Hitachi Data Systems (HDS) has launched a series of all-flash storage arrays to help enterprises adopt a software-defined approach for storage infrastructure.

Available in three models, the Hitachi Flash Storage (HFS) A series features two controllers and up to 60 SSDs in a single 2U-high tray.

The units have about 384TB of effective capacity, 1 million IOPS and will focus on customers with a particular set of use cases such as virtual desktop, virtual server and database environments.

HFS A series arrays will enable customers to protect data with copy-on-write snapshots per logical volume and create full clones of logical volumes and copy for redundancy.

The company said customers can also set quality of service (QoS) controls for maximum IOPS and bandwidth consumption per logical volume for consistent application performance.

HDS said that the next generation applications require data centres to be responsive, agile, accessible and automated, with flash storage technology helping companies in adopting software-defined approach to storage infrastructure.

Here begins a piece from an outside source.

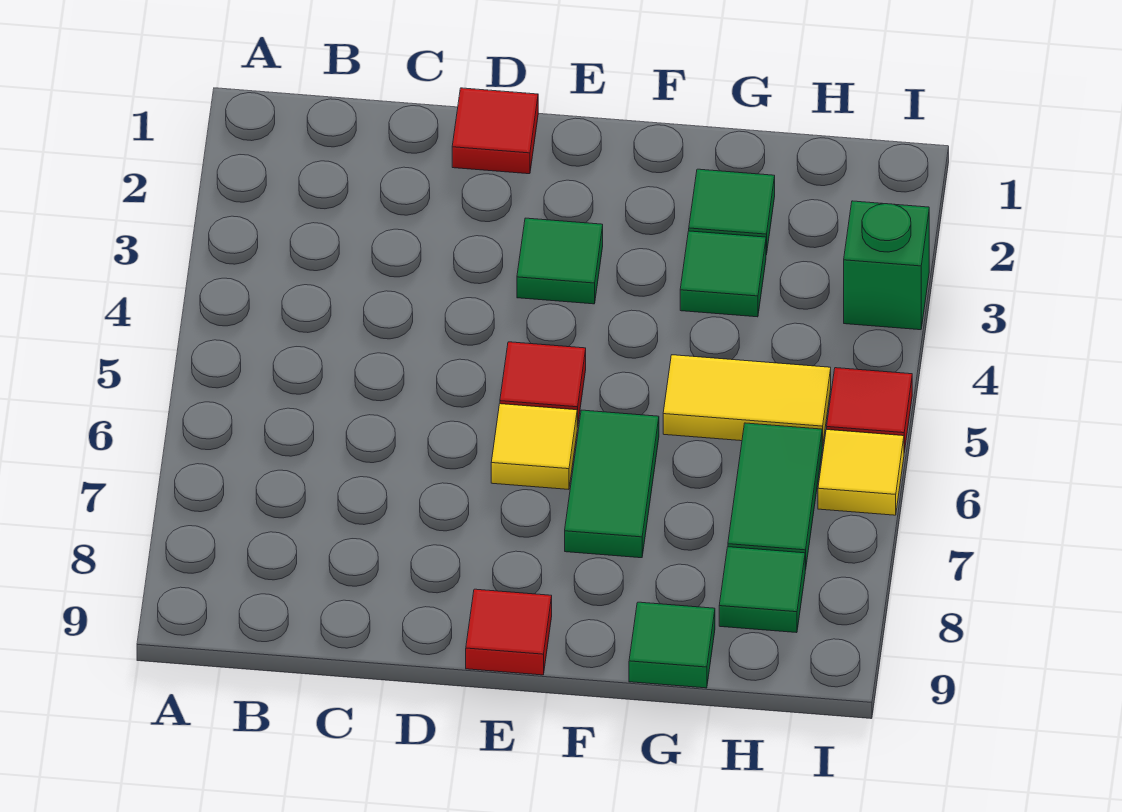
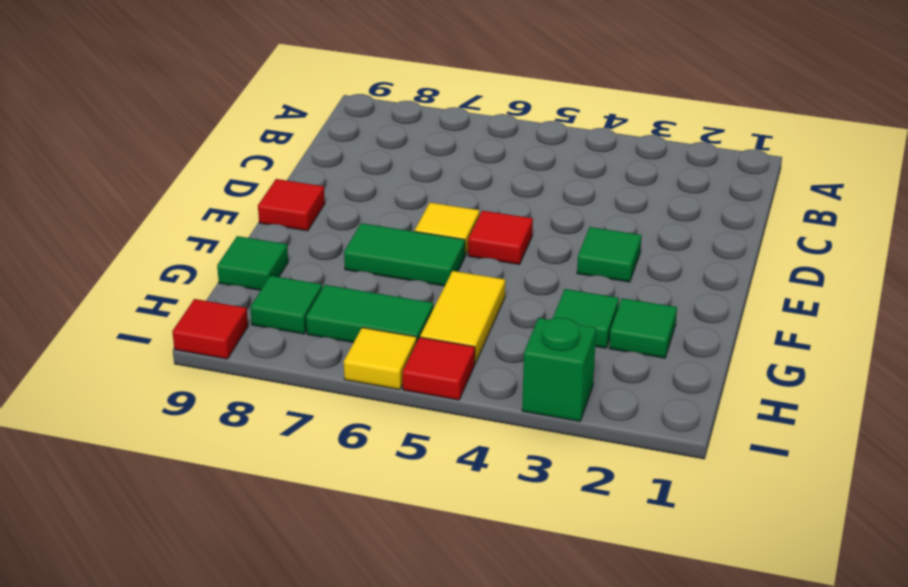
red 1x1 tile [452,88,538,174] -> red 1x1 tile moved to [172,299,248,359]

HDS vice president of infrastructure platforms, solutions and cloud Miklos Sandorfi said: "Hitachi has delivered a full portfolio of optimised flash solutions bound together by a software-defined approach to storage infrastructure.

"This gives customers the ability to optimize solutions for a particular set of use cases while getting the power and efficiencies of common management, workflows and policies across their infrastructure."

In November last year, HDS introduced a new and expanded line-up of all-flash and hybrid flash arrays.

The new additions to the company’s flash portfolio include the all-flash Hitachi Virtual Storage Platform (VSP) F Series, enhanced models of the Hitachi VSP G series, next-gen Hitachi flash modules with inline data compression (FMD DC2) and improved Hitachi Automation Director and Data Center Analytics tools.

Hitachi delivers a range of flash solutions and services to accelerate the IT infrastructure. The company’s flash technology helps users improve the performance of business-critical applications by eliminating storage bottlenecks and consistently delivering sub-millisecond response.

The company’s software-defined flash solutions give users the building blocks required to implement the data centre infrastructure that their business demands.

Since 2008, HDS has shipped over 250PB of total flash capacity. The company’s patent portfolio has more than 350 flash-related IP claims.